Task instructions:
Search the records that follow and extract every line containing the string "Network".
*** Supplied data ***
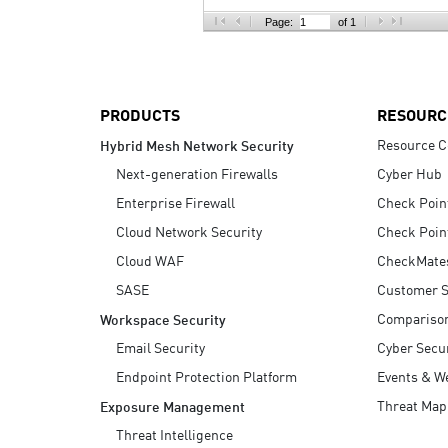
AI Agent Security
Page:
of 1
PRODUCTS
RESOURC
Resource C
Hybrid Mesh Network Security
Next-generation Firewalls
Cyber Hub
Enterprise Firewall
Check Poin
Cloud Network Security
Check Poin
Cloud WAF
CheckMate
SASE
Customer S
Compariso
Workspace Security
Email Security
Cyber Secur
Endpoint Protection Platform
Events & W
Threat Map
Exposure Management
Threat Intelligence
***
*** Supplied data ***
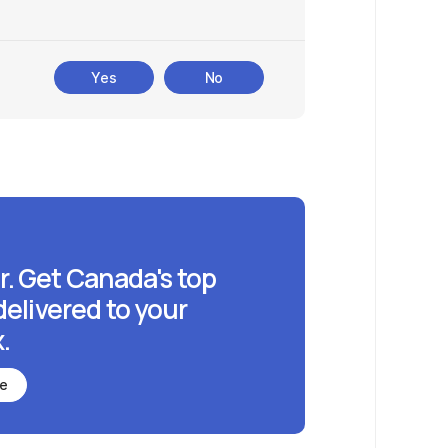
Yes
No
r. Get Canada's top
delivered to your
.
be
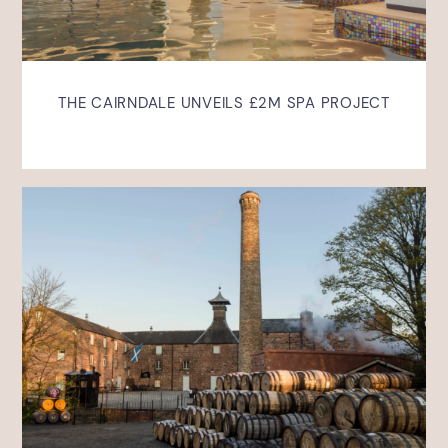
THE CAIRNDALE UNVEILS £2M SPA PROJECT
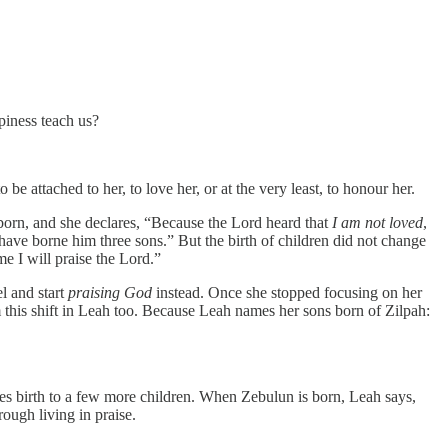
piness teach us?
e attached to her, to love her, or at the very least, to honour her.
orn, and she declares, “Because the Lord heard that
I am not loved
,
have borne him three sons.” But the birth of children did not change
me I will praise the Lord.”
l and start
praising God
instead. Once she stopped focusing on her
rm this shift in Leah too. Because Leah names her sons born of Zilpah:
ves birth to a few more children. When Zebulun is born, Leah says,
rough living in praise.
***
*** Supplied data ***
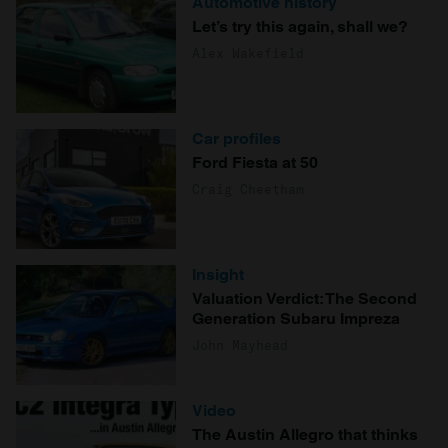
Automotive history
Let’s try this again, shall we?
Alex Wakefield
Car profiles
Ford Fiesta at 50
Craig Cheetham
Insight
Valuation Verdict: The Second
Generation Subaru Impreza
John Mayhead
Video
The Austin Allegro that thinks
***
Reply:
Hybrid Mesh Network Security
Cloud Network Security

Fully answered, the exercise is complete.